The Panmure Testimonial is a land mark visible for miles around that stands on top of Camustone Hill at the western boundary of the Panmure Estate. It was erected in 1839 to commemorate the generosity of William Maule 1st Baron Panmure (1771-1852) by his grateful tenant farmers. During the hot dry summer of 1826 the harvest failed leading to widespread grain shortages and the consequent inability of many of his tenant farmers to pay their rent. The compassionate Lord Panmure's extraordinary response to their plight was to suspend the payment of his tenants rent until such time as they were able to afford to pay it, and in many cases he cancelled their arrears altogether. To show their gratitude the farmers celebrated his generosity, when they were able, by the erection of the handsome Testimonial as a permanent reminder of their Laird's kindness and humanity.

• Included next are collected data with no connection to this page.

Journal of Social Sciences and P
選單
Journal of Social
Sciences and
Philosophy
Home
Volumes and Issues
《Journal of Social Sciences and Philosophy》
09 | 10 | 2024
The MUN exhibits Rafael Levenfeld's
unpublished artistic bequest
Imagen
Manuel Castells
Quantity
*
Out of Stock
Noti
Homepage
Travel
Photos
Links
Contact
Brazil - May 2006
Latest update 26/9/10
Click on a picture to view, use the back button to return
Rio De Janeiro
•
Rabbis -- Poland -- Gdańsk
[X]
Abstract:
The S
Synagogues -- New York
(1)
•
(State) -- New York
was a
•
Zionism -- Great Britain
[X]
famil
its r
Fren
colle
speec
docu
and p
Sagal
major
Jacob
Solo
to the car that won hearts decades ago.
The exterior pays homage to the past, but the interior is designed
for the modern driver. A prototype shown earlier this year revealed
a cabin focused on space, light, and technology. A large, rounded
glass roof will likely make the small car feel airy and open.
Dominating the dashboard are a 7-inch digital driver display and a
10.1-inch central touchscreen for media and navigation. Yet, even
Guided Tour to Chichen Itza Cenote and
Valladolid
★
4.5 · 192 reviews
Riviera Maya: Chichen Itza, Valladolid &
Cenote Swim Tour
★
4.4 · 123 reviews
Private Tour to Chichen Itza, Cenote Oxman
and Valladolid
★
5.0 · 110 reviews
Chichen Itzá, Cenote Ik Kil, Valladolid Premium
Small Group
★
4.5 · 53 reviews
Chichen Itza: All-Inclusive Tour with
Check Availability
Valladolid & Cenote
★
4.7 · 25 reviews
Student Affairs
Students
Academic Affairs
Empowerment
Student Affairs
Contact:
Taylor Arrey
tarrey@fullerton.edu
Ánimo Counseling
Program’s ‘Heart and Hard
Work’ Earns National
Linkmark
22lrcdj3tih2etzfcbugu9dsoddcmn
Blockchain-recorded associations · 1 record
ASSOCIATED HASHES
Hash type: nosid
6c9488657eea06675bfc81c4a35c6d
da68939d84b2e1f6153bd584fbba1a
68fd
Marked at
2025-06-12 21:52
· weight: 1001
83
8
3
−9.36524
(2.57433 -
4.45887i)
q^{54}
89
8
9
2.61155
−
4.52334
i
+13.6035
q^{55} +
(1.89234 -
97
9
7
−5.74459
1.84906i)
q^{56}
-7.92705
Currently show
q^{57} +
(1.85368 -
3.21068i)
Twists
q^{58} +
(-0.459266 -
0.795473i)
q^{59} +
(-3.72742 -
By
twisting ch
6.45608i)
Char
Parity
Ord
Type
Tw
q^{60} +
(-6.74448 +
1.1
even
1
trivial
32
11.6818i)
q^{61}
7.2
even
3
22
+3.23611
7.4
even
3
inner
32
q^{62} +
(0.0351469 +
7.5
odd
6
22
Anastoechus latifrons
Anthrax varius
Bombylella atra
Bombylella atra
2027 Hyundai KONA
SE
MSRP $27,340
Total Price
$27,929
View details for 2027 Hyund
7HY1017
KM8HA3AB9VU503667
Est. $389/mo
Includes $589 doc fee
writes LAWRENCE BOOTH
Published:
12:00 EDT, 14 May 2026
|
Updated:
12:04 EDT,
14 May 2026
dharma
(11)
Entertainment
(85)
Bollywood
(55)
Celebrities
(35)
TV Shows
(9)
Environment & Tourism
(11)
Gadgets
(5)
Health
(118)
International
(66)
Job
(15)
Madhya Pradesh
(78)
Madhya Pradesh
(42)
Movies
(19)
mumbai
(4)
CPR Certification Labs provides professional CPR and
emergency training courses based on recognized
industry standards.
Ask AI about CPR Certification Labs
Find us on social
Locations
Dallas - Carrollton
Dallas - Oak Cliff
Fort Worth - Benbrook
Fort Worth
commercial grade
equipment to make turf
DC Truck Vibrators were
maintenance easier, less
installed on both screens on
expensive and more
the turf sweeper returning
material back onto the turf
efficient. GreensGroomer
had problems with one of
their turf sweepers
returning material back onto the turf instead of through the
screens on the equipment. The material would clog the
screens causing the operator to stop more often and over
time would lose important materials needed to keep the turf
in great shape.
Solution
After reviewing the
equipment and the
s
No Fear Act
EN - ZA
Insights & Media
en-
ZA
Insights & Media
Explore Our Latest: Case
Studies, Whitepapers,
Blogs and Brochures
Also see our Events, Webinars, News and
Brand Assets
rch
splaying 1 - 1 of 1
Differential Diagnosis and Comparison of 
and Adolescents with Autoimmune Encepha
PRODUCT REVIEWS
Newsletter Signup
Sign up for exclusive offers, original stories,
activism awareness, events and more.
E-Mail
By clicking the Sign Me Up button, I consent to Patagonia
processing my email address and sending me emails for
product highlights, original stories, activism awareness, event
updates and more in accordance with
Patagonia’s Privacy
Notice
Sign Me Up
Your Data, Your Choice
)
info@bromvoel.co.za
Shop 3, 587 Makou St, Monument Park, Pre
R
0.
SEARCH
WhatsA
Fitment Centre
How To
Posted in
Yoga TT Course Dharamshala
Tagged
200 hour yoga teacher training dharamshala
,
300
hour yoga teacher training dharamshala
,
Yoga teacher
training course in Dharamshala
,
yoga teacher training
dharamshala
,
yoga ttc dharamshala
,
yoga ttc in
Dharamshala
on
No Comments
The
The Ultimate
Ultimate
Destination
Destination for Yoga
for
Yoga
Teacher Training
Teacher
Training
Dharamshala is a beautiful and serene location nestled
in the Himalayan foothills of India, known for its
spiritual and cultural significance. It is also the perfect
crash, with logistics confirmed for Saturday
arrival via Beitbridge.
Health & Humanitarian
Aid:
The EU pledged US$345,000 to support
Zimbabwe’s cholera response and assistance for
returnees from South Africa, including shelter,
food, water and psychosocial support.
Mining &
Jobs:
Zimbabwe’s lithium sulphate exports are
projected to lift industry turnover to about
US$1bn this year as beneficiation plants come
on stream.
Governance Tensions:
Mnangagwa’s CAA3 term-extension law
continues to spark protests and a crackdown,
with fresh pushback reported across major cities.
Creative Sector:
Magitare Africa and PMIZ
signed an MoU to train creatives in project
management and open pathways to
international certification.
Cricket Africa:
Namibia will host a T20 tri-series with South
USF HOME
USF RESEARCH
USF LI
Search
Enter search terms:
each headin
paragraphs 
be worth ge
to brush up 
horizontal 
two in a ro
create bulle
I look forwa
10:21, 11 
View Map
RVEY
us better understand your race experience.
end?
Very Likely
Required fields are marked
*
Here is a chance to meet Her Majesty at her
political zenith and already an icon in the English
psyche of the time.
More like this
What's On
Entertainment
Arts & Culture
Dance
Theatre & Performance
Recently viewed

The 32 meter high Panmure Testimonial was designed by architect John Henderson. It is a circular fluted column that supports an urn on the top inside of which is a circular staircase leading up to a viewing platform beneath the urn. At the base of the column is an octagonal pedestal on which four arched buttresses support the column. John Henderson (1804-1862) is a Scottish architect who built many churches in Scotland. His father had been a gardener to Willliam Maule at Brechin Castle.
William Maule was the younger son of George Ramsay, 8th Earl of Dalhousie. In 1782 he succeeded to the Panmure Estates on the death of his great-uncle William Maule, 1st Earl of Panmure, and in the same year assumed by Royal Licence the name and arms of Maule. He was raised to the peerage as Baron Panmure at the coronation of William IV in 1831.